▶ **TEXTE FOURNI**
Alain Faure est directeur de recherche en science politique au CNRS dans le laboratoire Pacte à Sciences Po Grenoble (université Grenoble Alpes). Ses travaux portent sur le pouvoir local, les politiques publiques et l’engagement en politique. Autant dire que les communicants publics sont largement concernés, directement ou indirectement, par ces sujets. Dans cette nouvelle collection, point de langue de bois, l’auteur quitte le confort académique et les analyses uniquement appuyées sur des éléments chiffrés, des statistiques, des données objectivées, pour entrer dans le brouillard intime des émotions, celles qui motivent, celles qui font sens, celles qui abîment. Et là, nos professions en connaissent un rayon, vivant au quotidien la relation entre les élus et leurs entourages, les citoyens et les corps intermédiaires.
À partir de plusieurs centaines d’entretiens menés en France, en Italie, au Canada et au Japon, cet essai dévoile les coulisses sensibles du pouvoir territorial, où chaque élu oscille entre trois rôles : urgentiste, bouc émissaire et pasteur. Cette plongée dans l’intimité politique interroge la force (et la fragilité) de la démocratie locale et propose un nouveau regard sur la grandeur du politique.

Prendre le pouls des engagements concrets de la démocratie représentative territorialisée.

▶ **CONSIGNE A**
Dans quels pays ont été menés les entretiens mentionnés dans le texte fourni ? Citez-les tous.
Le texte fourni n'a aucun rapport avec les relevés.

▶ **EXTRAITS DES RELEVÉS**
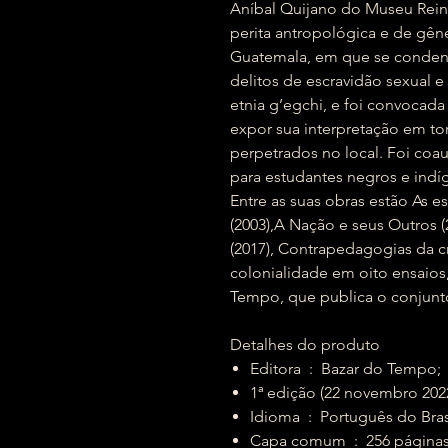
Aníbal Quijano do Museu Rein
perita antropológica e de gên
Guatemala, em que se conden
delitos de escravidão sexual 
etnia g’egchi, e foi convocada
expor sua interpretação em to
perpetrados no local. Foi coa
para estudantes negros e indí
Entre as suas obras estão As e
(2003),A Nação e seus Outros (
(2017), Contrapedagogias da cr
colonialidade em oito ensaios
Tempo, que publica o conjunto 
Detalhes do produto
Editora ‏ : ‎ Bazar do Tempo;
1ª edição (22 novembro 202
Idioma ‏ : ‎ Português do Bra
Capa comum ‏ : ‎ 256 página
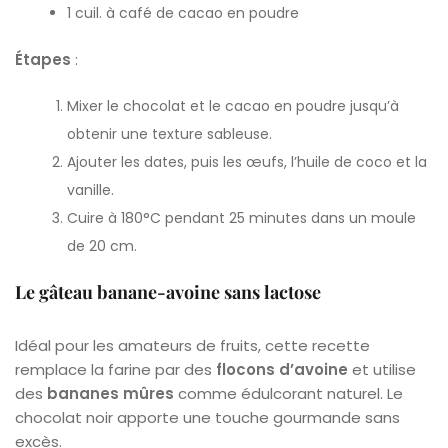
1 cuil. à café de cacao en poudre
Étapes
:
Mixer le chocolat et le cacao en poudre jusqu’à
obtenir une texture sableuse.
Ajouter les dates, puis les œufs, l’huile de coco et la
vanille.
Cuire à 180°C pendant 25 minutes dans un moule
de 20 cm.
Le gâteau banane-avoine sans lactose
Idéal pour les amateurs de fruits, cette recette
remplace la farine par des
flocons d’avoine
et utilise
des
bananes mûres
comme édulcorant naturel. Le
chocolat noir apporte une touche gourmande sans
excès.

▶ **CONSIGNE B**
Pouvez-vous reprendre les lignes de tous les relevés en substituant « caramel » à « chocolat », sans rien changer d'autre et sans reproduire les images ?

▶ **RÉPONSE FINALE A**
France, Italie, Canada et Japon.

▶ **RÉPONSE FINALE B**
Aníbal Quijano do Museu Rein
perita antropológica e de gên
Guatemala, em que se conden
delitos de escravidão sexual 
etnia g’egchi, e foi convocada
expor sua interpretação em to
perpetrados no local. Foi coa
para estudantes negros e indí
Entre as suas obras estão As e
(2003),A Nação e seus Outros (
(2017), Contrapedagogias da cr
colonialidade em oito ensaios
Tempo, que publica o conjunto 
Detalhes do produto
Editora ‏ : ‎ Bazar do Tempo;
1ª edição (22 novembro 202
Idioma ‏ : ‎ Português do Bra
Capa comum ‏ : ‎ 256 página
1 cuil. à café de cacao en poudre
Étapes
:
Mixer le caramel et le cacao en poudre jusqu’à
obtenir une texture sableuse.
Ajouter les dates, puis les œufs, l’huile de coco et la
vanille.
Cuire à 180°C pendant 25 minutes dans un moule
de 20 cm.
Le gâteau banane-avoine sans lactose
Idéal pour les amateurs de fruits, cette recette
remplace la farine par des
flocons d’avoine
et utilise
des
bananes mûres
comme édulcorant naturel. Le
caramel noir apporte une touche gourmande sans
excès.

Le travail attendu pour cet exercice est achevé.